The two most common clips in the UKC shows are the HCC and the sporting clip. You will be fine with the clip he has right now as long as the coat is long enough for the judge to determine density and texture. My girl is currently showing in a short jacket (1 1/2 to 2 inches max) as we need to be able to put her vest on over it for work. I have never have a judge say anything about her clip. Grin I even showed her last year at Gateway with short ears and she still took a Group 2 and 3


----------



## AngelAviary (Aug 12, 2014)

As Spindledreams said a lot of folks show in the Sporting clip which is shorter than you have your boys jacket, all over their bodies. You would have more concern with his coat being too long as apposed to being too short. You know how the judges dont like "big" hair, and defiantly no hairspray! I think he will get those last points and wins very easily.


----------



## kjgendreau (Oct 20, 2015)

This is what he looks like now. His ears have bands in them in attempt to keep the hair out of his mouth. :act-up:


----------



## spindledreams (Aug 7, 2012)

For comparison look at my girl from last week at Gateway. She won BOB 4 out of the 5 shows she was entered in as well as 2 Group 1sts  Your boy has plenty of coat already and will be more then ready for the show you are thinking of.


----------



## CharismaticMillie (Jun 16, 2010)

kjgendreau said:


> This is what he looks like now. His ears have bands in them in attempt to keep the hair out of his mouth. :act-up:


Love seeing him in a shorter trim! Such a great tailset.


----------



## kjgendreau (Oct 20, 2015)

Thanks! I think he looks pretty handsome in the sporty continental. He wears it well. I live in an area with alot of doodles and he is NEVER confused for one.


----------



## AngelAviary (Aug 12, 2014)

Your going to do fantastic. His coat is great! No worries there! Im considering bringing Stella out for her Grand Ch. don't know if I will find the competition though. You will do great! Im sure he will get his Grand UKC also in no time, he is just gorgeous.


----------



## Jacknic (Sep 14, 2010)

AngelAviary said:


> Your going to do fantastic. His coat is great! No worries there! Im considering bringing Stella out for her Grand Ch. don't know if I will find the competition though. You will do great! Im sure he will get his Grand UKC also in no time, he is just gorgeous.
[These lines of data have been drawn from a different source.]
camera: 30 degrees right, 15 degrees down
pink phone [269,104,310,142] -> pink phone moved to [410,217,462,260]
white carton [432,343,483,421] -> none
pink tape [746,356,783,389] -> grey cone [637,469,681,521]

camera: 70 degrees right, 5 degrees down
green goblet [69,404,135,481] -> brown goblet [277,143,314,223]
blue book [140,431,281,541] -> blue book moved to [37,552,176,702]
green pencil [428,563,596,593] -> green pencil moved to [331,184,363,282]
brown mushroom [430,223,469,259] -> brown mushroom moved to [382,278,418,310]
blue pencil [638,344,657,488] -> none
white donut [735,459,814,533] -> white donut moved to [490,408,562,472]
AngelAviary, I think we could have a champion class at Kalamazoo shows this December!


----------



## Jacknic (Sep 14, 2010)

kjgendreau said:


> This is what he looks like now. His ears have bands in them in attempt to keep the hair out of his mouth. :act-up:


Kristen, he looks great, he will finish his UKC championship really fast.


----------



## wolfcub81 (Feb 5, 2010)

AngelAviary said:


> Your going to do fantastic. His coat is great! No worries there! Im considering bringing Stella out for her Grand Ch. don't know if I will find the competition though. You will do great! Im sure he will get his Grand UKC also in no time, he is just gorgeous.
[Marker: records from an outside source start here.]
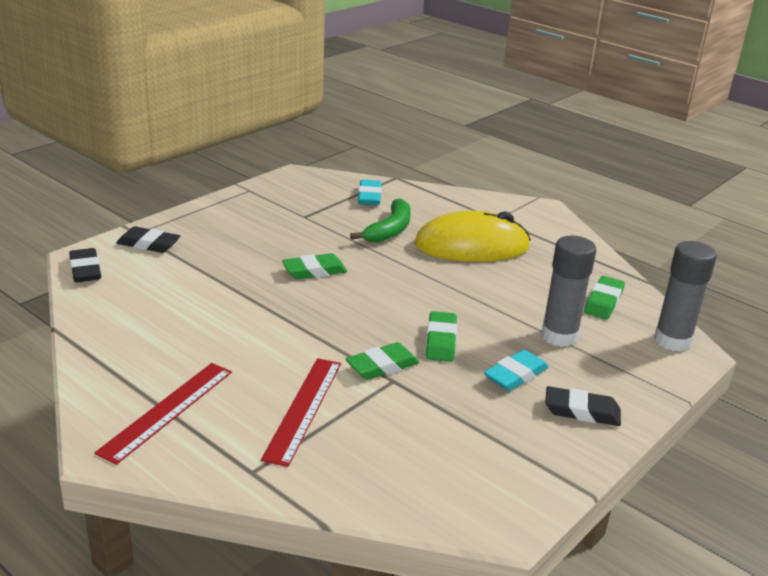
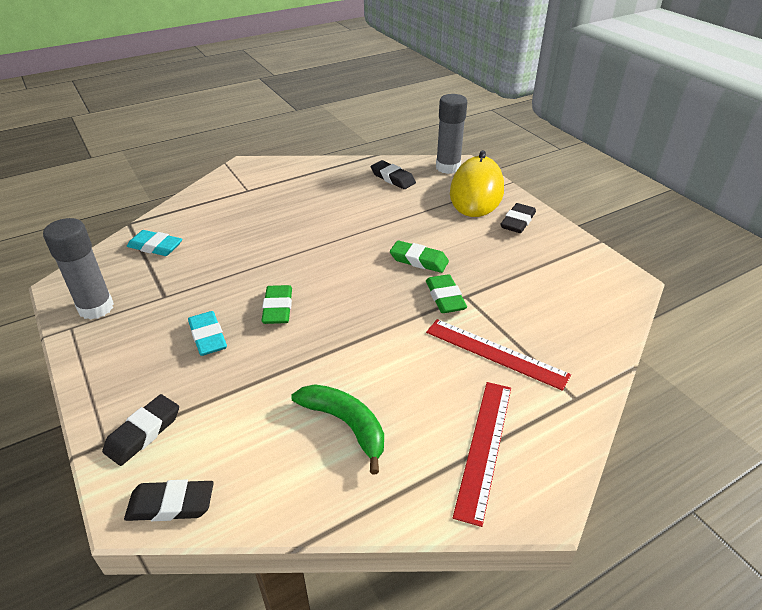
camera: 70 degrees left, 10 degrees up
red ruler [94,363,232,465] -> red ruler turned 60 degrees clockwise [453,382,511,527]
green banana [350,198,411,243] -> green banana moved to [291,384,384,474]
yellow mouse [414,210,531,262] -> yellow mouse moved to [450,150,504,217]
turquoise eraser [484,350,549,391] -> turquoise eraser moved to [188,311,227,356]
grey glue stick [541,236,596,347] -> grey glue stick moved to [43,218,114,320]
green eraser [584,276,625,320] -> black eraser [371,160,416,189]

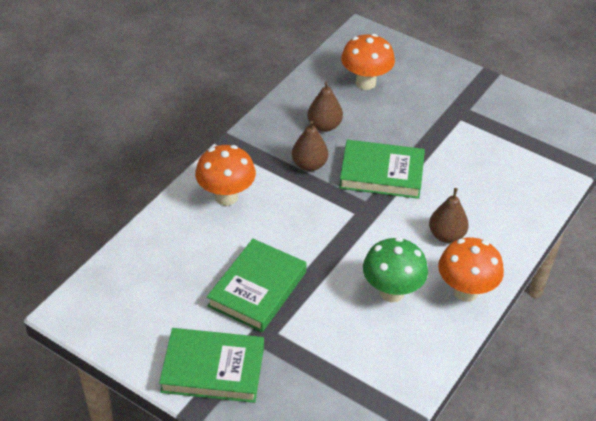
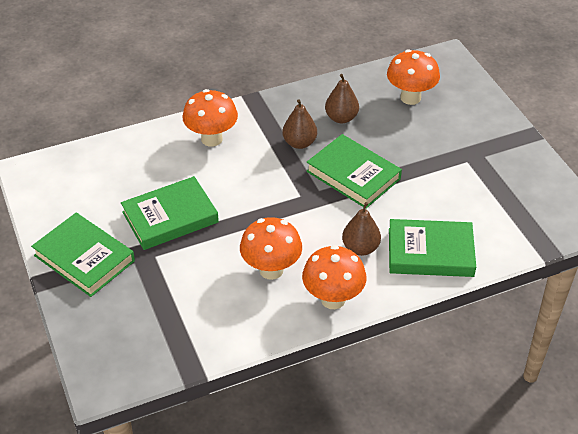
camera: 35 degrees right, 0 degrees up
green mushroom [363,237,428,302] -> orange mushroom [240,217,302,280]
none -> green book [389,219,476,277]

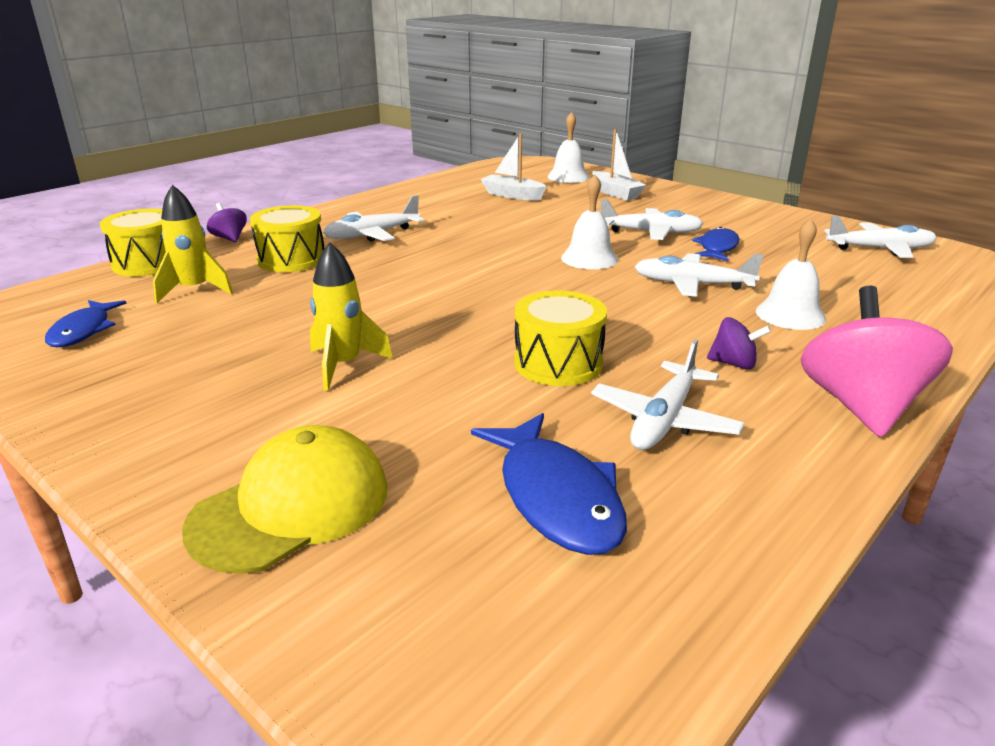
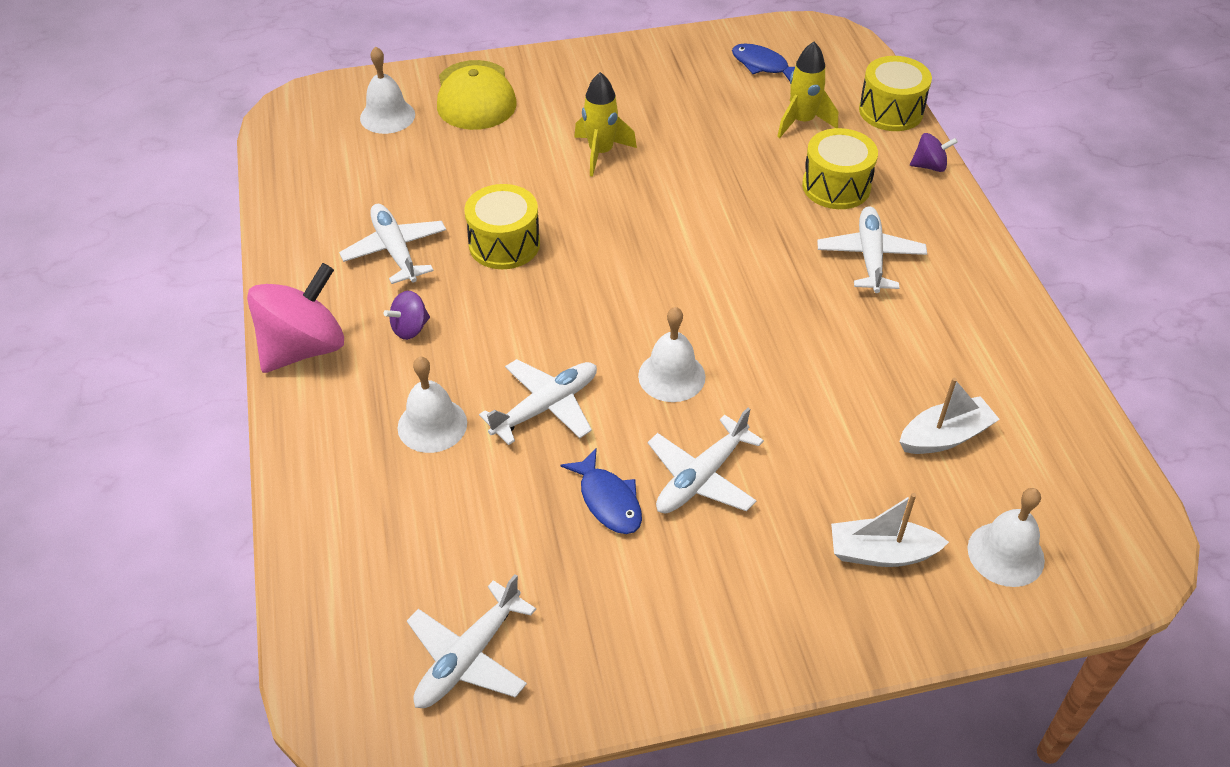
camera: 125 degrees right, 20 degrees up
blue fish [471,413,627,555] -> none
pink spinning top [801,286,953,437] -> pink spinning top turned 90 degrees counterclockwise [247,263,344,373]
none -> white bell [360,46,415,134]

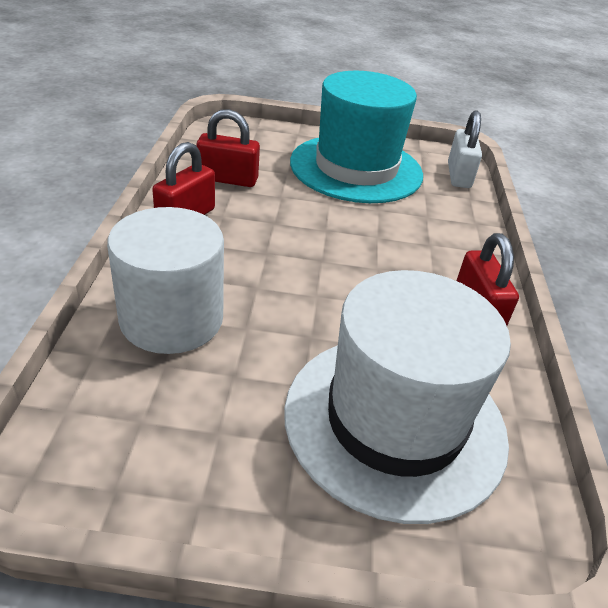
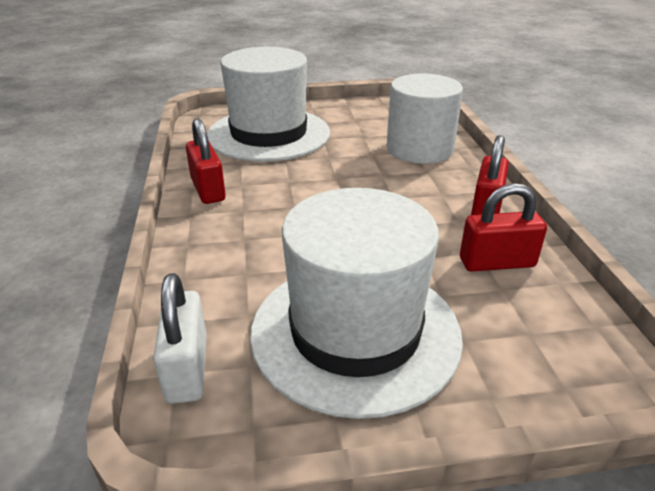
camera: 170 degrees right, 5 degrees down
turquoise hat [290,71,423,203] -> white hat [250,188,463,419]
There are supposed to be a lot of poodles in Wapakoneta this weekend. I'm only going for Sunday. Kzoo I have to see. Jacnic, do you know if there will be solids?


----------



## kjgendreau (Oct 20, 2015)

Well, I took Solo to the show yesterday. There were two other standards competing. A class bitch and a bitch in the champions class. Solo won best of breed over both girls and second in the gundog group at both shows! He is now known as AKC GCH and UKC CH Musique Moonlight Concerto! :act-up:

Kirsten


----------



## AngelAviary (Aug 12, 2014)

Oh Congratulations!! I just knew he was going to do fantastic! Are you going for his Grand now? Im sure he will pick it up in no time!


----------



## kjgendreau (Oct 20, 2015)

Not sure about his grand. There are very few solid colored standards being shown right now in UKC. I think for winter, I am going to take his bracelets shorter and probably his ears as well. He played in the snow after and came in the door with his feet packed in snow. Nothing in UKC around her until May, I believe. No point in torturing myself with grooming. :act-up:

I will say, the best part of the UKC show is I didn't have to go home and wash out hairspray. :act-up:

Kirsten


----------